### Input ###
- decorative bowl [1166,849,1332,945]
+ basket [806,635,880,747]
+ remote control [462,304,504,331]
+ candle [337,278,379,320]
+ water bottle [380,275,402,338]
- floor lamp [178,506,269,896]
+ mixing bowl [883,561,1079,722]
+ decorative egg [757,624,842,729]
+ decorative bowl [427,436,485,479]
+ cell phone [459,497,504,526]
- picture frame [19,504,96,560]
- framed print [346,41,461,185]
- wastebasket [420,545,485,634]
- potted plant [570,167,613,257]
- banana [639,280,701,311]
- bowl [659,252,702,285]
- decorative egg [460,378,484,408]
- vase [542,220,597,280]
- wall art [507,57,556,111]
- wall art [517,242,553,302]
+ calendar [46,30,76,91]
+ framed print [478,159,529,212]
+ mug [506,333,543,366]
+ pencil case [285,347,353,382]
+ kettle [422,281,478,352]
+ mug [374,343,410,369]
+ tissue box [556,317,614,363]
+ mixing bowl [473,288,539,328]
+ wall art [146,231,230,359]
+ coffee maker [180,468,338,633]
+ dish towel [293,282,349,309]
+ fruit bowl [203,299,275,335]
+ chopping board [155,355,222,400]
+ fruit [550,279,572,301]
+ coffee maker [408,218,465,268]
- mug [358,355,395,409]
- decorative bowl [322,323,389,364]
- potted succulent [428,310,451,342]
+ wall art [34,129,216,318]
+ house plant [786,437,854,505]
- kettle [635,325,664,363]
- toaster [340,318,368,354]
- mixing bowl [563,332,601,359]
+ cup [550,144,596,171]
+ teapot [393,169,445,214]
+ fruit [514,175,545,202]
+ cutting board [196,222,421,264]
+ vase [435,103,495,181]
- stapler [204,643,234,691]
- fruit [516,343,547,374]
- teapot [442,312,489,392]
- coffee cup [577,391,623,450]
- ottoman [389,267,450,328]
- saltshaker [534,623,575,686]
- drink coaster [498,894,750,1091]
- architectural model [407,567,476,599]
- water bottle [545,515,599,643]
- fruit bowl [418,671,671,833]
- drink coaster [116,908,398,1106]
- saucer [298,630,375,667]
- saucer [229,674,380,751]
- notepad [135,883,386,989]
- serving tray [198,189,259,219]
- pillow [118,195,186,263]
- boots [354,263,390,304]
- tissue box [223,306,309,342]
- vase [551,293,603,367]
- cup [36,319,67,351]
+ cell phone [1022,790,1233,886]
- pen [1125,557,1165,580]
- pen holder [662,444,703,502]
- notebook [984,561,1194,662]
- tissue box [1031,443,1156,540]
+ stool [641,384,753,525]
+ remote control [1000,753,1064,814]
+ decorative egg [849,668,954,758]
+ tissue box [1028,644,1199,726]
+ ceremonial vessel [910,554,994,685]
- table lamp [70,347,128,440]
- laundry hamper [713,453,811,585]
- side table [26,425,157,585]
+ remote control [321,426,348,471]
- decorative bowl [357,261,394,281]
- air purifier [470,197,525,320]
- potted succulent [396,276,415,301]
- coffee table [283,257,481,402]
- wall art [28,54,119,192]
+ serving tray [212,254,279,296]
###
The response must consist of all the data, reproduced without alteration.

Answer to this problem:
- decorative bowl [1166,849,1332,945]
+ basket [806,635,880,747]
+ remote control [462,304,504,331]
+ candle [337,278,379,320]
+ water bottle [380,275,402,338]
- floor lamp [178,506,269,896]
+ mixing bowl [883,561,1079,722]
+ decorative egg [757,624,842,729]
+ decorative bowl [427,436,485,479]
+ cell phone [459,497,504,526]
- picture frame [19,504,96,560]
- framed print [346,41,461,185]
- wastebasket [420,545,485,634]
- potted plant [570,167,613,257]
- banana [639,280,701,311]
- bowl [659,252,702,285]
- decorative egg [460,378,484,408]
- vase [542,220,597,280]
- wall art [507,57,556,111]
- wall art [517,242,553,302]
+ calendar [46,30,76,91]
+ framed print [478,159,529,212]
+ mug [506,333,543,366]
+ pencil case [285,347,353,382]
+ kettle [422,281,478,352]
+ mug [374,343,410,369]
+ tissue box [556,317,614,363]
+ mixing bowl [473,288,539,328]
+ wall art [146,231,230,359]
+ coffee maker [180,468,338,633]
+ dish towel [293,282,349,309]
+ fruit bowl [203,299,275,335]
+ chopping board [155,355,222,400]
+ fruit [550,279,572,301]
+ coffee maker [408,218,465,268]
- mug [358,355,395,409]
- decorative bowl [322,323,389,364]
- potted succulent [428,310,451,342]
+ wall art [34,129,216,318]
+ house plant [786,437,854,505]
- kettle [635,325,664,363]
- toaster [340,318,368,354]
- mixing bowl [563,332,601,359]
+ cup [550,144,596,171]
+ teapot [393,169,445,214]
+ fruit [514,175,545,202]
+ cutting board [196,222,421,264]
+ vase [435,103,495,181]
- stapler [204,643,234,691]
- fruit [516,343,547,374]
- teapot [442,312,489,392]
- coffee cup [577,391,623,450]
- ottoman [389,267,450,328]
- saltshaker [534,623,575,686]
- drink coaster [498,894,750,1091]
- architectural model [407,567,476,599]
- water bottle [545,515,599,643]
- fruit bowl [418,671,671,833]
- drink coaster [116,908,398,1106]
- saucer [298,630,375,667]
- saucer [229,674,380,751]
- notepad [135,883,386,989]
- serving tray [198,189,259,219]
- pillow [118,195,186,263]
- boots [354,263,390,304]
- tissue box [223,306,309,342]
- vase [551,293,603,367]
- cup [36,319,67,351]
+ cell phone [1022,790,1233,886]
- pen [1125,557,1165,580]
- pen holder [662,444,703,502]
- notebook [984,561,1194,662]
- tissue box [1031,443,1156,540]
+ stool [641,384,753,525]
+ remote control [1000,753,1064,814]
+ decorative egg [849,668,954,758]
+ tissue box [1028,644,1199,726]
+ ceremonial vessel [910,554,994,685]
- table lamp [70,347,128,440]
- laundry hamper [713,453,811,585]
- side table [26,425,157,585]
+ remote control [321,426,348,471]
- decorative bowl [357,261,394,281]
- air purifier [470,197,525,320]
- potted succulent [396,276,415,301]
- coffee table [283,257,481,402]
- wall art [28,54,119,192]
+ serving tray [212,254,279,296]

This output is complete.